The Sah'niir
Page 47
She rose and shuffled emptily and obediently along beside him. He was pleased to see that attack hadn't yet crossed her mind. No change at all passed through her vague and subdued eyes. But while he'd initially been relieved, the reason revealed itself the moment they stepped into the trees. It was not some kind of sudden progress against the magic that battled so relentlessly down upon her, nor was it as hopeful as the naive conclusion of an isolated incident. In fact, it offered no insight at all.
Almost as soon as the shrine vanished from their reach, his lungs burned with the flood of dry heat and for a long, desperate moment breath itself eluded him. Even before the shock passed, he knew that magic was to blame. Another affectation thundered around them, one thick with an unnatural deathliness and stifling heat.
Two tainted areas; two gatherings of magic overlapping one another. This was a special forest indeed.
A forest whose canopy now grew starkly thinner with every step, and whose colour in the rush of light diminished.
Ash drifted through the air as listlessly as dust beneath a cellar's lamp; grass and weeds were indistinguishable from the roots, which themselves were as charred and brittle as the trunks and bare branches. And at the centre of the grey, scorched clearing, untouched but for a coat of soot, a stone pavilion, solemn, lonely and haunting. And so very silent.

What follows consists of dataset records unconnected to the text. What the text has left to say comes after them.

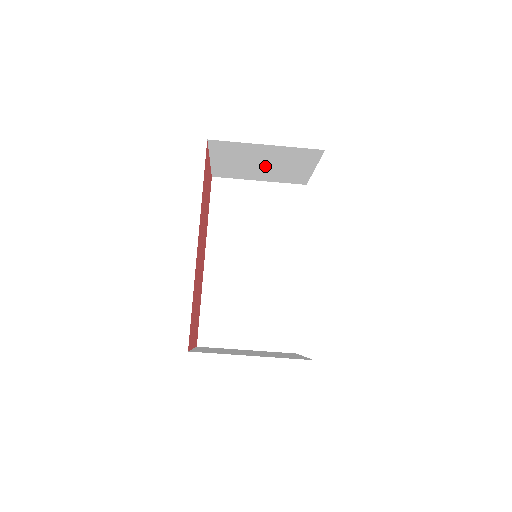
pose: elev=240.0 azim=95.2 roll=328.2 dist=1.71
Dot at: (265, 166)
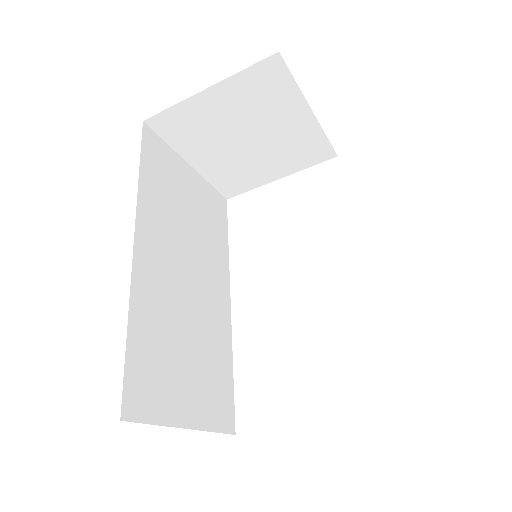
Dot at: (245, 144)
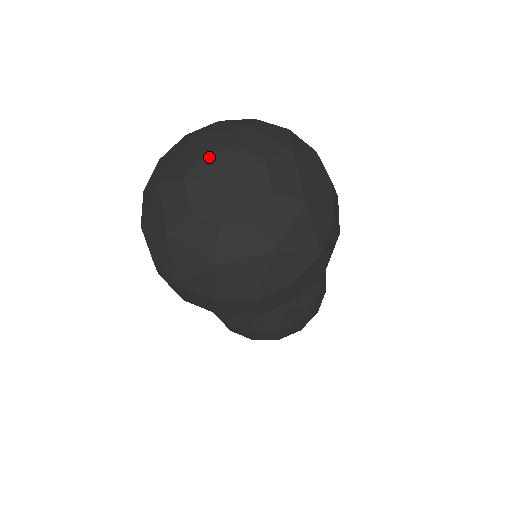
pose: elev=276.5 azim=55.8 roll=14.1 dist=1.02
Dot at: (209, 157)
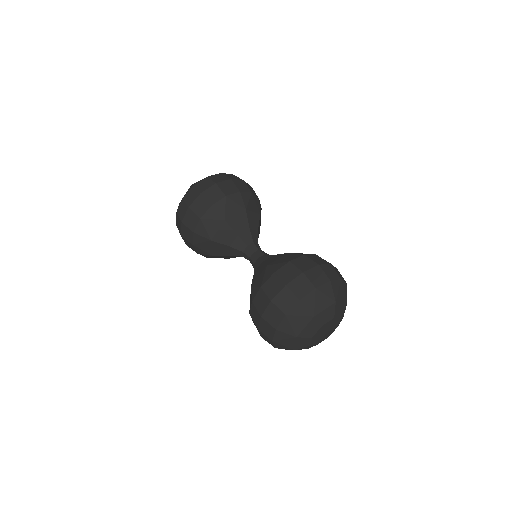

While Rathen dashed ahead and stumbled blindly up its steps, the rest slowed restlessly. But there was nothing to be said. Garon shortly resumed his watch, Petra a moment later, Aria returned to her father, and Eyila remained in Anthis's care. And Anthis stared up at the pavilion while desperate argument filled his mind.
He chose his side. Taking Eyila first by the hand, then correcting hurriedly to her wrist, he set off towards the structure. "Sorry about this," he told her quietly as she dragged along behind him, "but I have to know..."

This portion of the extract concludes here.